BRIEF
Go through the records and copy each line where the string "inputs" occurs.

STUDY MATERIAL
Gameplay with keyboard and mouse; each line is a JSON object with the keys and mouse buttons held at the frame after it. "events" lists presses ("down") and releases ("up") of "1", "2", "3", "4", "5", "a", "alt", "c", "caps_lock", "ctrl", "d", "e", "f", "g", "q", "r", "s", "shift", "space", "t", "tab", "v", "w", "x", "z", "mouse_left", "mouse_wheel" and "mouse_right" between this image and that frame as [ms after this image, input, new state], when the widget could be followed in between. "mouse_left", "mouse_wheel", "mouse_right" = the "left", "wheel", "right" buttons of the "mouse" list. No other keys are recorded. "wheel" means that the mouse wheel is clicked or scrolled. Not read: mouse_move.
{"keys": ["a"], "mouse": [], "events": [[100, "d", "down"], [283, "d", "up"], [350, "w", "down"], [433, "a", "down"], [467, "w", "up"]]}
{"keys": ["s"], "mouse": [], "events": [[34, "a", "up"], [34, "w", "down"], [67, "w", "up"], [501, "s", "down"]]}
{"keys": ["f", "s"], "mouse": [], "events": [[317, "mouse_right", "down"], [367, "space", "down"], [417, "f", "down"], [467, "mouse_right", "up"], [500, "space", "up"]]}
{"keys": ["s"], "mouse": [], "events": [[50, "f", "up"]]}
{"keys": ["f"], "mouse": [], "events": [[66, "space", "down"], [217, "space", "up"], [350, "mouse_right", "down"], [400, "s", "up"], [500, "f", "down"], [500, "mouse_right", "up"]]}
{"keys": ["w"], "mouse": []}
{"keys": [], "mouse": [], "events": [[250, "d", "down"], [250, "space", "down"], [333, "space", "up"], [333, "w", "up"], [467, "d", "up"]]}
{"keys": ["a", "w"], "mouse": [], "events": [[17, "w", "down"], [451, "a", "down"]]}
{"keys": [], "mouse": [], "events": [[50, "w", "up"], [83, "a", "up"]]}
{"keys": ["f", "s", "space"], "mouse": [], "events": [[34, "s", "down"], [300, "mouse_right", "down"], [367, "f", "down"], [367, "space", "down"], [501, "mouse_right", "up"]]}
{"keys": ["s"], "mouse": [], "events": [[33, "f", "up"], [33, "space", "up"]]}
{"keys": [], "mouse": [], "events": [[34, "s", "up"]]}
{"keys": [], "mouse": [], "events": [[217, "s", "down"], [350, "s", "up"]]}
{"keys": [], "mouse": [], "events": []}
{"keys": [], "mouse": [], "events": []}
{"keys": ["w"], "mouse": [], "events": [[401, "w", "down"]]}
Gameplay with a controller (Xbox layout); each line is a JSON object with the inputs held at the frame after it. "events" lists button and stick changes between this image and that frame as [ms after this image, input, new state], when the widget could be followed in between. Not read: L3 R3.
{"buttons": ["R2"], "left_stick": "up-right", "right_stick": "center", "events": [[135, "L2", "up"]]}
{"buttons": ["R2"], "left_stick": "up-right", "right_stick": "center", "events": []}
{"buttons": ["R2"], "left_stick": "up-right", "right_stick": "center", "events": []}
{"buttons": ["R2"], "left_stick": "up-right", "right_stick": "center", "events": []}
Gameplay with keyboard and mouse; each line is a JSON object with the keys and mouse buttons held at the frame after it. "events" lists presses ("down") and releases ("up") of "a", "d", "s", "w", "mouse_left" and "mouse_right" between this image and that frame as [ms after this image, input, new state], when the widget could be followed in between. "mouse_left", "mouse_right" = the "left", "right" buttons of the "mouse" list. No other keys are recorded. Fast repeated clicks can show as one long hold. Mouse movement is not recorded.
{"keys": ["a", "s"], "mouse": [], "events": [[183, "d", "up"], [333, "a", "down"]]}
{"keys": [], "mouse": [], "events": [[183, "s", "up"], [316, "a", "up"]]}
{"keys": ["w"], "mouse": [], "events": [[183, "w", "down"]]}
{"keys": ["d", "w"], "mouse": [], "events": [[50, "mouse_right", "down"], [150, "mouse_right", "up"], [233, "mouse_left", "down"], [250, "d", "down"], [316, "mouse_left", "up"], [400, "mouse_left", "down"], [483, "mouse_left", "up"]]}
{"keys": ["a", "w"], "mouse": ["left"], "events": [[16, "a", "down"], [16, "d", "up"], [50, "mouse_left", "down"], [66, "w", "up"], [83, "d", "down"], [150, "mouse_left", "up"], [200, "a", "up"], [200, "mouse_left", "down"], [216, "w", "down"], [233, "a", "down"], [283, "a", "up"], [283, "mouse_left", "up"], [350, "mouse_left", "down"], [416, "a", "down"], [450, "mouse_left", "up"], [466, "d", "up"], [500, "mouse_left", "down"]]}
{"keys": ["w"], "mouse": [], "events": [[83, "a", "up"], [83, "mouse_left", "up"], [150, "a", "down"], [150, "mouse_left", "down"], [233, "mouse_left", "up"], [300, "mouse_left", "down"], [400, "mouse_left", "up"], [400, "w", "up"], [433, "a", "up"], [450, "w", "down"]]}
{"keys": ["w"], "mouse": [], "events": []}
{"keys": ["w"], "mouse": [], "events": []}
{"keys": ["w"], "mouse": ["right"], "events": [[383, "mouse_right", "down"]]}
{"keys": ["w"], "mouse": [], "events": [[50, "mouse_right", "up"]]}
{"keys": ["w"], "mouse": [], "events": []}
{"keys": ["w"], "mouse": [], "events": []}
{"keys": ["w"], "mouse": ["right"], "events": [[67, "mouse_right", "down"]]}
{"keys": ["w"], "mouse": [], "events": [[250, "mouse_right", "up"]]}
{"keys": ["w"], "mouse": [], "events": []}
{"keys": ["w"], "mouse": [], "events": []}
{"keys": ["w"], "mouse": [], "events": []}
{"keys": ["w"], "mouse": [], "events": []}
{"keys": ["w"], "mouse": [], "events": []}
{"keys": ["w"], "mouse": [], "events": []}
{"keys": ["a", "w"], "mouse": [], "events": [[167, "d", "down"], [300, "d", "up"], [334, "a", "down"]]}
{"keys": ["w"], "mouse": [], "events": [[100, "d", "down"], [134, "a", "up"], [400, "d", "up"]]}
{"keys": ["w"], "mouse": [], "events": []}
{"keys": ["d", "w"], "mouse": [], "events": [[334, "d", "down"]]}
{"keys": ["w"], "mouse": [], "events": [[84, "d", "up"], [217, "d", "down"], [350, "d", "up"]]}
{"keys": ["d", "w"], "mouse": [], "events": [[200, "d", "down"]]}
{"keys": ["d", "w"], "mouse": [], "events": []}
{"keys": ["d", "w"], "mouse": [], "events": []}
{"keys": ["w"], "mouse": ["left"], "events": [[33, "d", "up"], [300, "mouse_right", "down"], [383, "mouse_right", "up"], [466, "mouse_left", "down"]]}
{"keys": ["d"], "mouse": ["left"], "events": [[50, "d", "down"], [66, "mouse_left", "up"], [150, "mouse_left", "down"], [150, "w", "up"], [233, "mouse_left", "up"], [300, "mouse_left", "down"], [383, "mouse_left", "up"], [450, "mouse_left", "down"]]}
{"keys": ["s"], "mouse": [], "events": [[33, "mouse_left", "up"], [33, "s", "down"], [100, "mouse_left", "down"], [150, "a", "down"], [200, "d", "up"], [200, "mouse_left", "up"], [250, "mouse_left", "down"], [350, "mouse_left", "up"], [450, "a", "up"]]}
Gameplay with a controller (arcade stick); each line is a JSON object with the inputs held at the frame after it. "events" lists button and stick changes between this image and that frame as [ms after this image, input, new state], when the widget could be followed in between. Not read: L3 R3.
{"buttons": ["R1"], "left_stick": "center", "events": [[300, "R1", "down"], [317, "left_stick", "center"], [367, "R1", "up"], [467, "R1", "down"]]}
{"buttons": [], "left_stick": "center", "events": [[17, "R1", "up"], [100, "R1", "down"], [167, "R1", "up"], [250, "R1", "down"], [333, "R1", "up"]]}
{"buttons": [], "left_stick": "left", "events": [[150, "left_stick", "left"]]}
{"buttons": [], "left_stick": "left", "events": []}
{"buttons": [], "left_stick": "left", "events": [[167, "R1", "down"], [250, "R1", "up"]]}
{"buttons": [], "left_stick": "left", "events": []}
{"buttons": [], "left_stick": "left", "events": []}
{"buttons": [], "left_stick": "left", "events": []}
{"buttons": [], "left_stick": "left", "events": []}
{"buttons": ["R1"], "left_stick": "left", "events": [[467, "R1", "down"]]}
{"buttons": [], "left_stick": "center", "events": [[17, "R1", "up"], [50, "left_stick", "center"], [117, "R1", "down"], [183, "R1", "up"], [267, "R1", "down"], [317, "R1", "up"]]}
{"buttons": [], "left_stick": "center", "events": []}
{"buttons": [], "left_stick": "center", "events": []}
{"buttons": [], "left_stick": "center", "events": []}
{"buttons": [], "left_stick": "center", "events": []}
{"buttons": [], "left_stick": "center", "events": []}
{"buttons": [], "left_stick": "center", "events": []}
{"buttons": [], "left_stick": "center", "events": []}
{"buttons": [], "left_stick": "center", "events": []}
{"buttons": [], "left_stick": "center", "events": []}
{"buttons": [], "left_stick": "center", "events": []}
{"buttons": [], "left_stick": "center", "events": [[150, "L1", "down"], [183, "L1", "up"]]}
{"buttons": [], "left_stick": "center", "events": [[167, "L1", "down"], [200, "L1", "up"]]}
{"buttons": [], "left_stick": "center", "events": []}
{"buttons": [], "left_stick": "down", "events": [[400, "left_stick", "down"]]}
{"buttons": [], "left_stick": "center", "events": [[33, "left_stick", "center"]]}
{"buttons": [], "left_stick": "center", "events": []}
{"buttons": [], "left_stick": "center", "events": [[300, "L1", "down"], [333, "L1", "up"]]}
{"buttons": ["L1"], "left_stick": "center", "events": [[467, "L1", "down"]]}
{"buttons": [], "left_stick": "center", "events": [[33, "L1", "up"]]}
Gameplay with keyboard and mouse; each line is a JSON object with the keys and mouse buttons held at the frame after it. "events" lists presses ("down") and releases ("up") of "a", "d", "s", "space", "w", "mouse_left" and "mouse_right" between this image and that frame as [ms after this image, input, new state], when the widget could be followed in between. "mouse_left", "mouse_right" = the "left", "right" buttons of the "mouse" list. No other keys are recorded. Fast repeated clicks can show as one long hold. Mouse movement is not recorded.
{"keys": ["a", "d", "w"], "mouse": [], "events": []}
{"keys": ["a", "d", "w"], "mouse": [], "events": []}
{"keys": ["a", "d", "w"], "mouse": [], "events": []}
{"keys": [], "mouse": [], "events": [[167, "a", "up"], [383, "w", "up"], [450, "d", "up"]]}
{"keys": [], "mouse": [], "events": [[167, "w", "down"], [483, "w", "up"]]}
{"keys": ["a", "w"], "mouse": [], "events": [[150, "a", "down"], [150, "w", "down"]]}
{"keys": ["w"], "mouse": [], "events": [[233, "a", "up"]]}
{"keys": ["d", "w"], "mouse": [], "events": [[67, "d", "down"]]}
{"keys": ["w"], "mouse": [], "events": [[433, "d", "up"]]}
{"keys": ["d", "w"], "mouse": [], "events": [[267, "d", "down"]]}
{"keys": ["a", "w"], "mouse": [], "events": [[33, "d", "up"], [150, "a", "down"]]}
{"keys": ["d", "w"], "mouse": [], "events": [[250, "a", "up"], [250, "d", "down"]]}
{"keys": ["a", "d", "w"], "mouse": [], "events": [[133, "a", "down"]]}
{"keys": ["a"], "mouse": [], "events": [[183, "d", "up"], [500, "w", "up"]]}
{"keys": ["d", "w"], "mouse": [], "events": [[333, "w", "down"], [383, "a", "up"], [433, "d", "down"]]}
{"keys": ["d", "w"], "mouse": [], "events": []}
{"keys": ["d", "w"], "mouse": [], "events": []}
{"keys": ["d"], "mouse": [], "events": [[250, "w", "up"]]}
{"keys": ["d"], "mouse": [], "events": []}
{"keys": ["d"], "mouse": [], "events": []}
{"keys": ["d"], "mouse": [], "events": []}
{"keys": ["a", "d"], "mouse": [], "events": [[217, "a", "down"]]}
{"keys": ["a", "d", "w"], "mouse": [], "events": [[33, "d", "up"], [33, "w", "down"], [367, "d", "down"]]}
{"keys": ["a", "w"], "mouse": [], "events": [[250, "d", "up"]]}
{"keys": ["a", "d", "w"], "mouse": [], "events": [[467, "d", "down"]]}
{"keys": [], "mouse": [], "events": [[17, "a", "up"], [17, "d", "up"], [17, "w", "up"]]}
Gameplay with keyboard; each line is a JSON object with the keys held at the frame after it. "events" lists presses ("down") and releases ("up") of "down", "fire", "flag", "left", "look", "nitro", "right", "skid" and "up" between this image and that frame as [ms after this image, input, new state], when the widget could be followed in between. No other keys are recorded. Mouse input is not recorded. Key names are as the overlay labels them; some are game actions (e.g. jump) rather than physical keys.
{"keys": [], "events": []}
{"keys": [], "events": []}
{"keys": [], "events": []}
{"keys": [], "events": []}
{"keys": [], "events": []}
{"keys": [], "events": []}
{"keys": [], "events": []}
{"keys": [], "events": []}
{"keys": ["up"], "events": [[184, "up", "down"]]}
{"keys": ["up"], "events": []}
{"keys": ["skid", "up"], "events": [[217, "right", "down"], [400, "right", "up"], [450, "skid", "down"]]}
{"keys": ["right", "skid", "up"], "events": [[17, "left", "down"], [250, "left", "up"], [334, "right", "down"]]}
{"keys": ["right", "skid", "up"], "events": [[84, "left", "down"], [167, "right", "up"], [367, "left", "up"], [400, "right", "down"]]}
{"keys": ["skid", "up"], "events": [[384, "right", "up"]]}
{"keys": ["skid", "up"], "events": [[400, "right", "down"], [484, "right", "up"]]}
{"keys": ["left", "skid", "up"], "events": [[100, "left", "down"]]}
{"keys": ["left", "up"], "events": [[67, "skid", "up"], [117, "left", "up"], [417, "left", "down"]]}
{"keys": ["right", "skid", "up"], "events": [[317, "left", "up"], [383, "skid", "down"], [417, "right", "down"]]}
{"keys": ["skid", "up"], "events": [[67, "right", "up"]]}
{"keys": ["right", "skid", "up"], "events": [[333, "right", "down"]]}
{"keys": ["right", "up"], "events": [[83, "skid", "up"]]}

ANSWER TO THE PROBLEM
Gameplay with a controller (Xbox layout); each line is a JSON object with the inputs held at the frame after it. "events" lists button and stick changes between this image and that frame as [ms after this image, input, new state], when the widget could be followed in between. Not read: L3 R3.
Gameplay with a controller (arcade stick); each line is a JSON object with the inputs held at the frame after it. "events" lists button and stick changes between this image and that frame as [ms after this image, input, new state], when the widget could be followed in between. Not read: L3 R3.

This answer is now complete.